I fail to understand the overall intent of this exerices.
If you are in the business of writing a driver that talks with a GPU, don’t you have already the ability to see all of the calls to the display-driver and the miniport by the virtue of writing the driver for them ?
If you are creating a virtual-device, then, you are on your own to provide the services requested by your device/device-driver pair.
I can possibly speculate that you are really writing something
that makes few more monitors
to appear to the user, and, diverting those monitors to a USB dongle, a network-based display solution and the such.
In this scenario, I can see how you would tempted to have an existing device to just show a couple of extra monitor
, and then intercept traffic from/to those devices.
In general, this is both hard and unsupported both in the actual hardware and in the OS and IHV software.
For the hardware part: in general video-cards are configured to have a limited number of regions of video-memory that can be fed to the ramdac. For example, the majority of the commodity cards have 2 scanout sources, that can be hooked-up to 5 targets, with not all paths allowed at the same time.
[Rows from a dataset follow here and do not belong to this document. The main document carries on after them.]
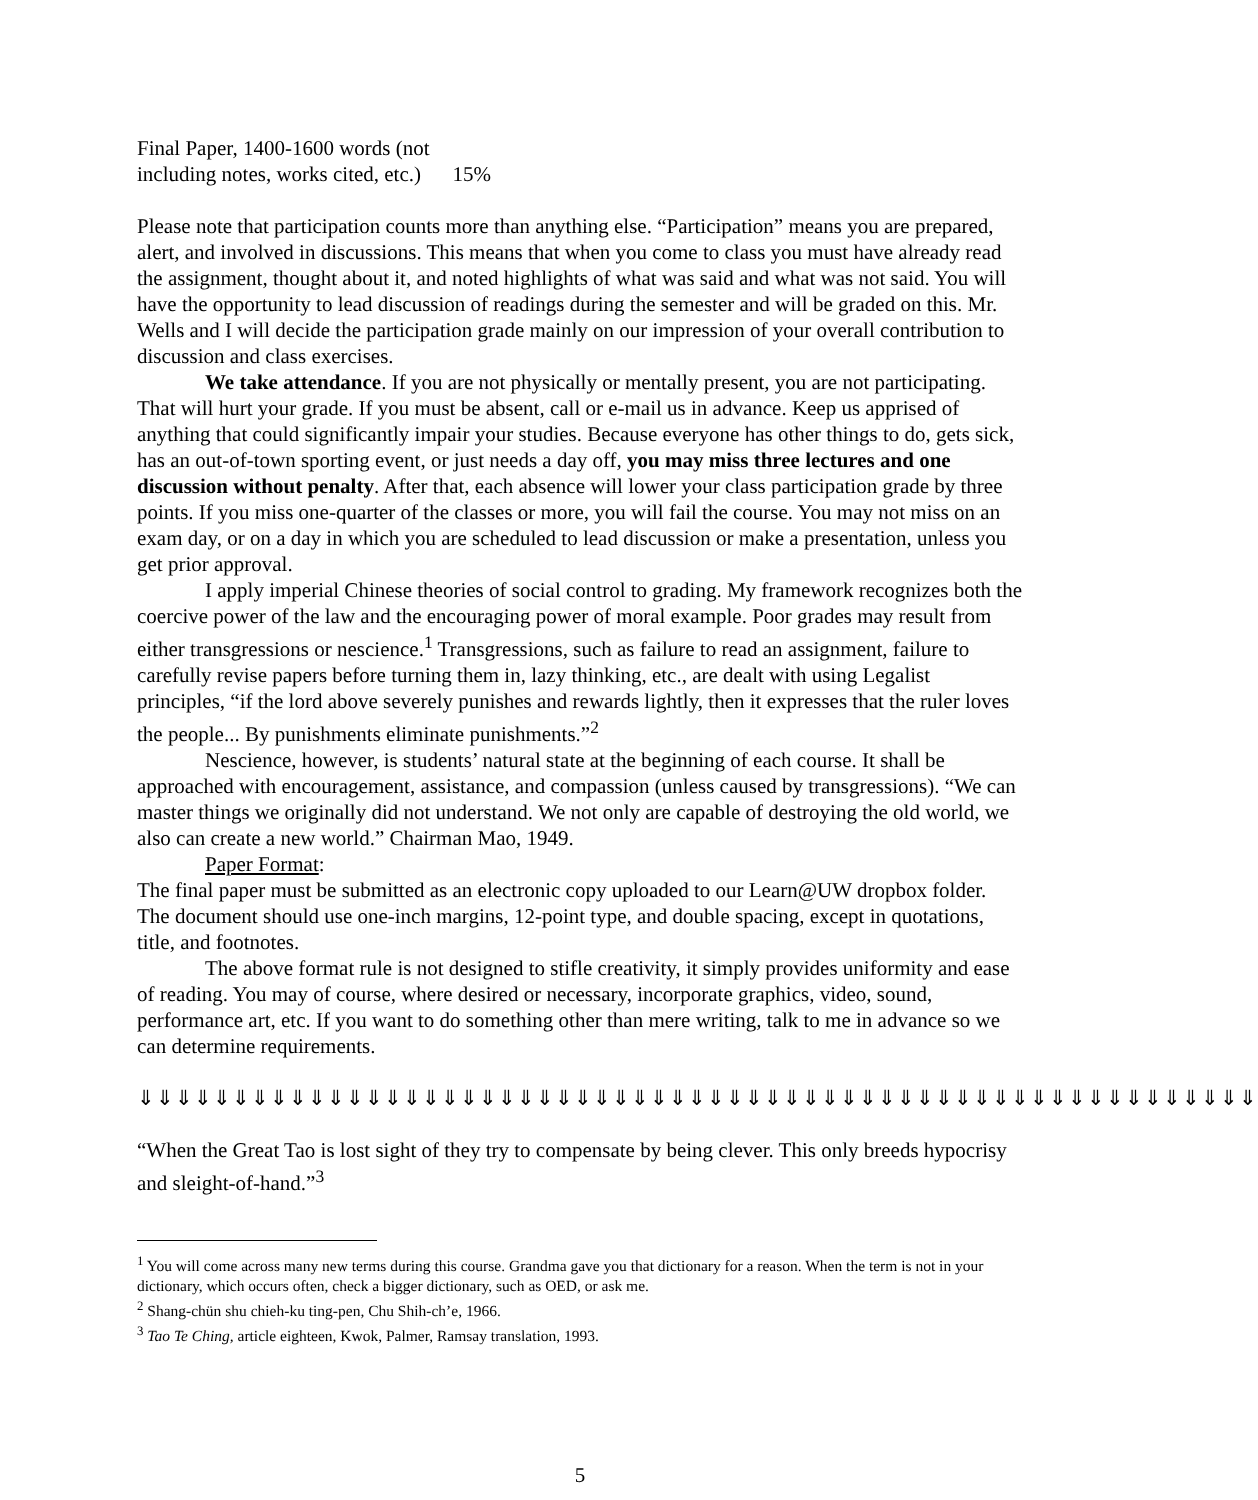Final Paper, 1400-1600 words (not
including notes, works cited, etc.) 15%
Please note that participation counts more than anything else. “Participation” means you are prepared, alert, and involved in discussions. This means that when you come to class you must have already read the assignment, thought about it, and noted highlights of what was said and what was not said. You will have the opportunity to lead discussion of readings during the semester and will be graded on this. Mr. Wells and I will decide the participation grade mainly on our impression of your overall contribution to discussion and class exercises.
We take attendance. If you are not physically or mentally present, you are not participating. That will hurt your grade. If you must be absent, call or e-mail us in advance. Keep us apprised of anything that could significantly impair your studies. Because everyone has other things to do, gets sick, has an out-of-town sporting event, or just needs a day off, you may miss three lectures and one discussion without penalty. After that, each absence will lower your class participation grade by three points. If you miss one-quarter of the classes or more, you will fail the course. You may not miss on an exam day, or on a day in which you are scheduled to lead discussion or make a presentation, unless you get prior approval.
I apply imperial Chinese theories of social control to grading. My framework recognizes both the coercive power of the law and the encouraging power of moral example. Poor grades may result from either transgressions or nescience.<sup>1</sup> Transgressions, such as failure to read an assignment, failure to carefully revise papers before turning them in, lazy thinking, etc., are dealt with using Legalist principles, “if the lord above severely punishes and rewards lightly, then it expresses that the ruler loves the people... By punishments eliminate punishments.”<sup>2</sup>
Nescience, however, is students’ natural state at the beginning of each course. It shall be approached with encouragement, assistance, and compassion (unless caused by transgressions). “We can master things we originally did not understand. We not only are capable of destroying the old world, we also can create a new world.” Chairman Mao, 1949.
Paper Format:
The final paper must be submitted as an electronic copy uploaded to our Learn@UW dropbox folder. The document should use one-inch margins, 12-point type, and double spacing, except in quotations, title, and footnotes.
The above format rule is not designed to stifle creativity, it simply provides uniformity and ease of reading. You may of course, where desired or necessary, incorporate graphics, video, sound, performance art, etc. If you want to do something other than mere writing, talk to me in advance so we can determine requirements.
⇓⇓⇓⇓⇓⇓⇓⇓⇓⇓⇓⇓⇓⇓⇓⇓⇓⇓⇓⇓⇓⇓⇓⇓⇓⇓⇓⇓⇓⇓⇓⇓⇓⇓⇓⇓⇓⇓⇓⇓⇓⇓⇓⇓⇓⇓⇓⇓⇓⇓⇓⇓⇓⇓⇓⇓⇓⇓⇓
“When the Great Tao is lost sight of they try to compensate by being clever. This only breeds hypocrisy and sleight-of-hand.”<sup>3</sup>
<sup>1</sup> You will come across many new terms during this course. Grandma gave you that dictionary for a reason. When the term is not in your dictionary, which occurs often, check a bigger dictionary, such as OED, or ask me.
<sup>2</sup> Shang-chün shu chieh-ku ting-pen, Chu Shih-ch’e, 1966.
<sup>3</sup> Tao Te Ching, article eighteen, Kwok, Palmer, Ramsay translation, 1993.
5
Assuming that you will fake
a couple of scanout sources, how would the real hardware react to that ?
For the IHV part: in the XPDM days, the DDraw/D3D part of the XPDM stack was fragile at best. I still think that certain IHV never understood the difference between session space and system space, and, their kernel worker-thread spawn-off by D3D interactions made the system really unstable. Intercepting all of that will make the system even more fragile.
For the OS part: VideoPrt.sys has a very private harware enumeration contract with the miniport, and, that has little to do with PnP. The reason is that VideoPrt is at the bottom of the device-stack for \.\DisplayX, that is what is being used by Win32 and the DDraw stack. Then, the binding between dxg.sys and win32k.sys is again private and involved, at best.
The semi-sustainable solution is to have a fully virtual miniport/display-device pair teamed-up by a user-mode rendered process.
The miniport would communicate with an OOB channel to the worker-process.
The worker-process would then use traditional mechanism to talk with the already-installed GPU to perform rasterization and rendering. Upon completion of rendering, the result would be shared back with the virtual display-deivce, and, the miniport could complete the relevant operation that triggered the rasterization.
The major problems I can see with all of this is latency of operations, synchronization and lock-inversions.
Most of the rendering stack in Win32k is expected to be bottom-down. The rendering happens while system-wide locks are held, and, those locks will not be released until your operation completes. Since you cannot do rendering on the real GPU while your virtual-GPU is beign used, it means that you’ll have to fake successfull completion.
That implies that you cannot ever get a correct screen-capture, because you have to fake success while you are deferring the work to the renderer process.
If you ever were tempted to issue DDraw/D3D rendering from kernel-mode, forwarding from the virtual-GPU to the real-GPU, again, this has serious locking and re-entrancy implications.
I’m afraid that your CPU based rendering is about as good as you can get your exercise.